Universities seek to preserve, disseminate, and advance knowledge. At CWRU, as elsewhere, we recognize that to fulfill these purposes requires a norm of expected conduct shared by all in the university community, governed by truthfulness, openness to new ideas, and consideration for the individual rights of others, including the right to hold and express opinions different from our own.
The university's mission rests on the premise of intellectual honesty in the classroom, the laboratory, the office, and the solitary examination desk. Without a prevailing ethic of honor and integrity not only in scientific pursuits but also in all scholarly activity, the very search for knowledge is impaired. In these respects, each of us—especially but not exclusively faculty—must regard ourselves as mentors for others.
These principles we strive to uphold make it possible for the larger society to place trust in the degrees we confer, the research we produce, the scholarship we represent and disseminate, and the critical assessments we make of the performance of students and faculty, as well as judgments of staff and administrators.
To safeguard the standards on which we all depend, each of us must, therefore, accept individual responsibility for our behavior and our work and refrain from taking credit for the work of others.
The culture of a university also requires that the rights of all be protected, particularly by those entrusted with authority for judgment of the work of others.

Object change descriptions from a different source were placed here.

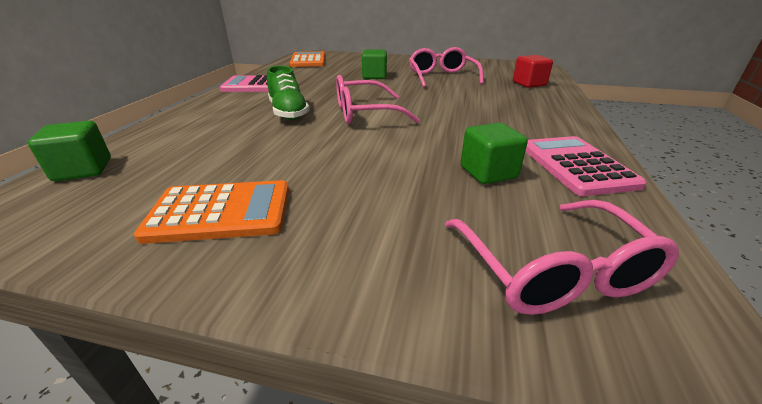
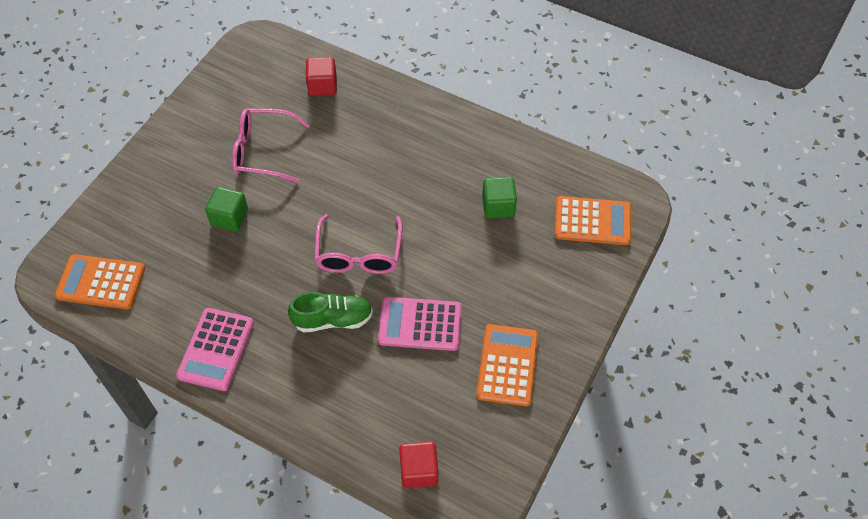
camera: 75 degrees left, 25 degrees up
green cube [28,121,111,181] -> red cube [399,442,438,488]
pink glasses [445,200,679,315] -> orange calculator [554,196,631,245]
pink calculator [525,136,647,196] -> pink calculator moved to [378,297,462,351]

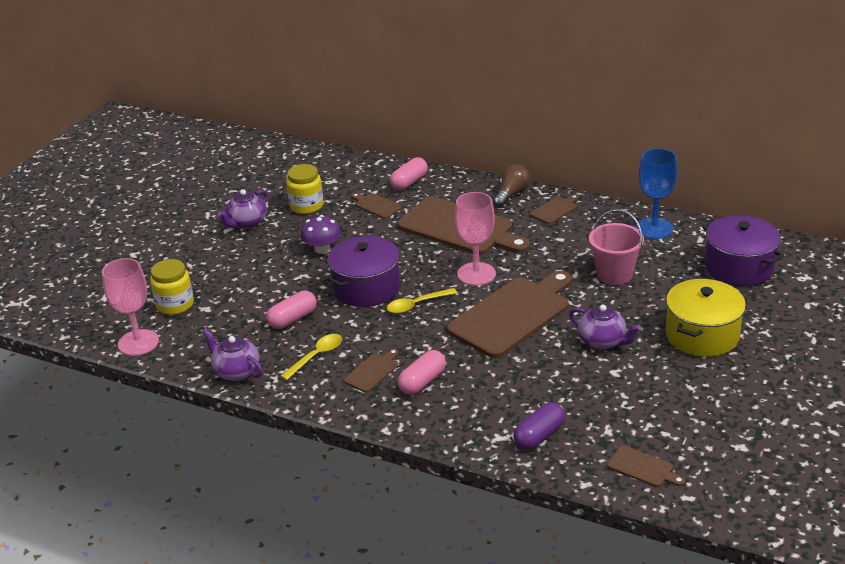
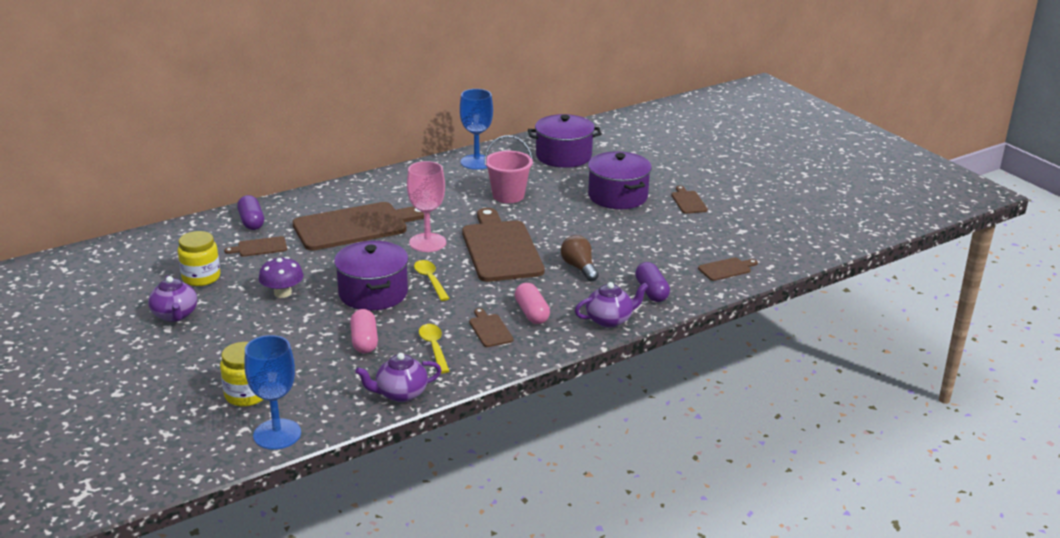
camera: 60 degrees left, 5 degrees down
pink goblet [102,258,159,356] -> blue goblet [244,335,301,450]
yellow spoon [387,288,457,314] -> yellow spoon turned 150 degrees clockwise [414,260,450,301]
pink capsule [390,157,428,190] -> purple capsule [237,195,264,230]
brown light bulb [494,164,531,207] -> brown light bulb moved to [561,235,599,281]
brown cutting board [530,194,579,224] -> brown cutting board moved to [671,186,708,214]
purple teapot [569,305,641,350] -> purple teapot moved to [575,282,649,328]
yellow pot [666,279,746,357] -> purple pot [588,151,652,209]

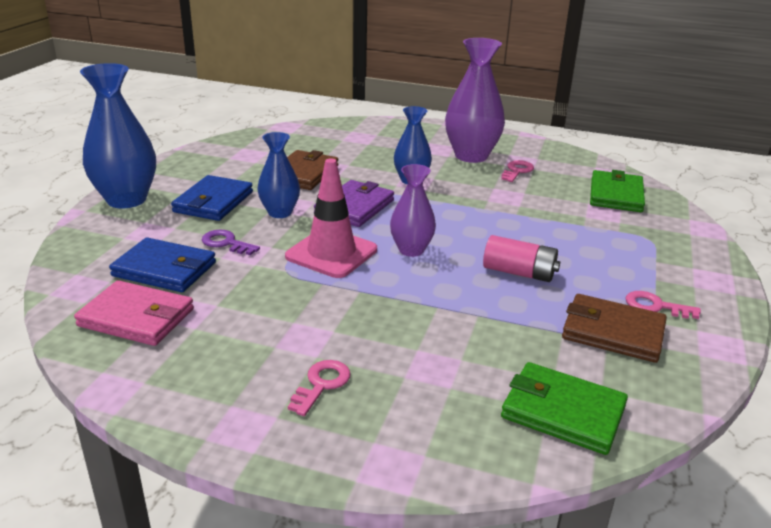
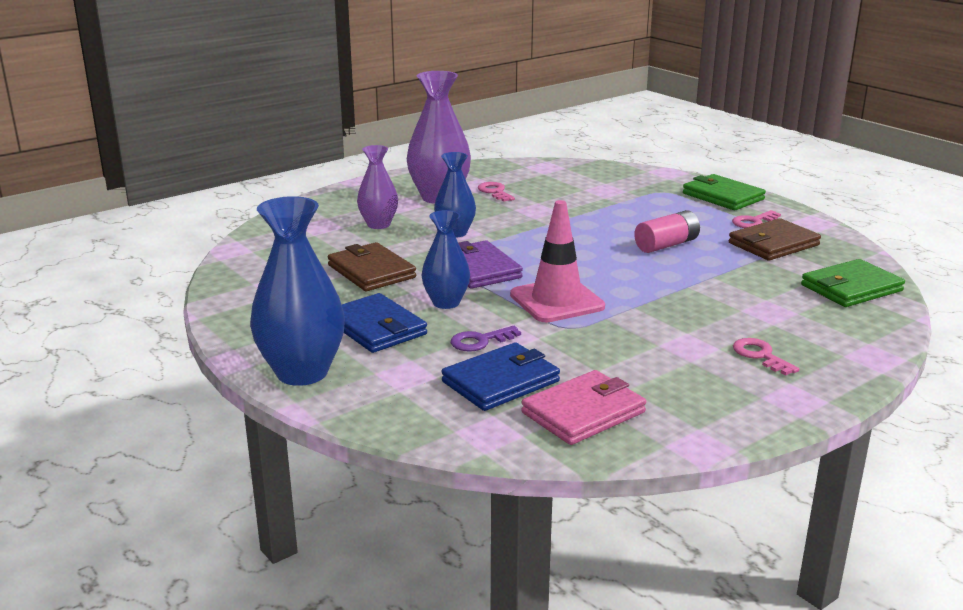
camera: 55 degrees left, 5 degrees down
purple vase [390,164,436,257] -> purple vase moved to [357,145,398,229]
green wallet [590,170,645,212] -> green wallet moved to [683,174,766,210]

The university being a human community is subject to human failings, ambiguities, and errors. It is, therefore, the responsibility of the bodies regulating the affairs of faculty, students, and staff to maintain processes for judging and resolving instances where these principles may have been violated. However, all such systems depend for their effectiveness, in turn, on the acceptance of common norms of contact—the ties of trust which bind the university community together.